Hommage en demi-teinte au Printemps arabe à la Berlinale
Des documentaires et des films sélectionnés à la Berlinale ont donné une image très nuancée du Printemps arabe d’il y a un an, témoignant de la difficulté à appréhender un évènement aux conséquences encore incertaines.
Les long-métrages de fiction, aux délais de production plus long, étaient encore peu nombreux et n’évoquaient qu’indirectement ces embrasements populaires – surtout de la jeunesse – en Tunisie, Egypte, Libye, qui ont tenu le monde en haleine et contraint au départ de chefs d’Etat qui semblaient indéboulonnables.
L’Egypte, pays avec la plus grande tradition cinématographique dans la région, était le mieux représenté dans ce festival qui s’achevait dimanche, notamment avec le documentaire “Althawra… Khabar” (Reporting… a revolution) qui plonge le spectateur au coeur des évènements de la place Tahrir.
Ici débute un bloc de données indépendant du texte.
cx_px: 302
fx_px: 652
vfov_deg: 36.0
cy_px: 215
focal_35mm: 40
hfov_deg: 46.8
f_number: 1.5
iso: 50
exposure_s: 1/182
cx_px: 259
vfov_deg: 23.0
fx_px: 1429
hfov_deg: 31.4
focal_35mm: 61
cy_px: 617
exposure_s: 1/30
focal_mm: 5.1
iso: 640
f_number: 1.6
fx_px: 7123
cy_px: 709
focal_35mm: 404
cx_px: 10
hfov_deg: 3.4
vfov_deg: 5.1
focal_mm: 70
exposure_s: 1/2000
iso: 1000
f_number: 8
Six jeunes journalistes d’un site d’informations indépendant égyptien, Al Masri Al Youm, y reviennent sur les 18 jours de manifestation qui ont abouti au départ du président Hosni Moubarak le 11 février 2011.
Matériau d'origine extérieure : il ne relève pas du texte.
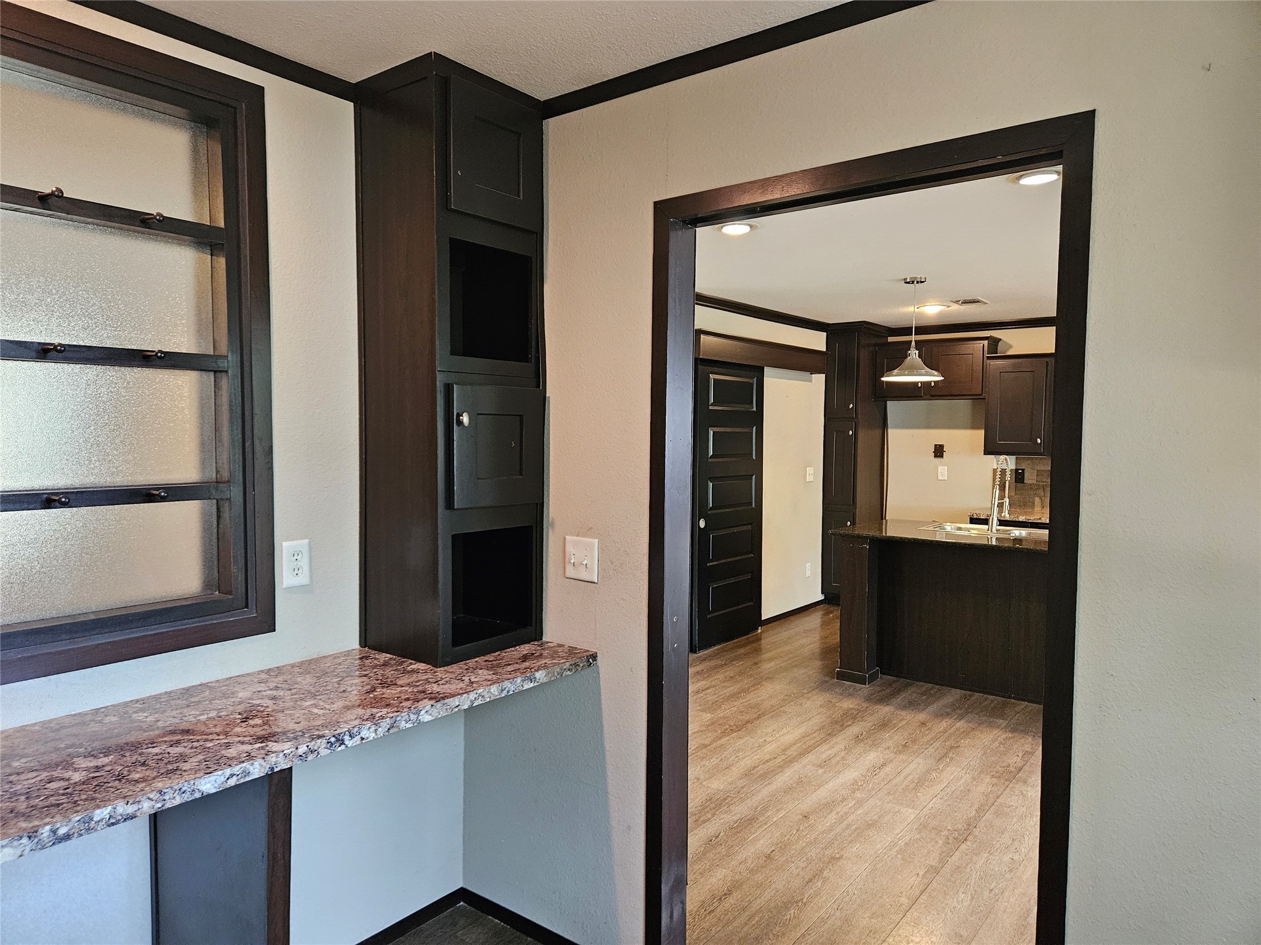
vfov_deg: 58.9
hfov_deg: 73.9
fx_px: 838
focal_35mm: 23
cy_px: 472
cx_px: 630
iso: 800
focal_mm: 5.4
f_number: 1.8
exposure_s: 1/120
Leur témoignage, entrecoupé de séquences tournées avec de petites caméras numériques, au plus près de l’action, permet au spectateur de partager le sentiment d’urgence et d’histoire en marche ressenti par les reporters, déchirés entre leur éthique professionnelle et leur aspiration au changement.
Al Masri Al Youm, créé en 2008, avait été le premier site arabe à mettre des vidéos en ligne, après avoir “formé des journalistes à filmer avec leurs téléphones”, a expliqué Nora Younis, directrice de la rédaction et l’une des protagonistes du film.
“Et puis la révolution est arrivée (…) on s’est interrogé sur notre stratégie, et on a décidé de tourner, toujours continuer à tourner”, a-t-elle ajouté.
Des images sanglantes – cadavres d’hommes tués par balle, camion de la police écrasant des manifestants… – n’ont pas été oubliées.Autre documentaire égyptien, “In the shadow of a man” dresse le portrait de six femmes, peu après la révolution. Une façon de montrer que la lutte pour la liberté dans les pays arabes n’a fait que commencer avec la chute des dictateurs.
Car le bilan tiré à Berlin sur ces “révolutions” est très contrasté et tranche avec l’enthousiasme qu’elles ont suscité.
La place qu’ont déjà pris certains mouvements islamistes – Frères musulmans en Egypte, Ennahda en Tunisie -, restent des hypothèques importantes, reconnaissent les intervenants de la région.
Nadia al Fani, une réalisatrice de documentaires tunisienne, a ainsi souligné qu’elle ne pouvait plus retourner aujourd’hui dans son pays, car elle est la cible de six chefs d’inculpation qui peuvent lui valoir cinq ans de prison, parmi lesquels blasphème et attentat à la pudeur.
En Europe, “tous les festivals veulent avoir leur programme spécial sur le printemps arabe, mais dans le même temps, il devient impossible pour un film qui ne traite absolument pas de ce sujet d’être choisi”, a-t-elle précisé.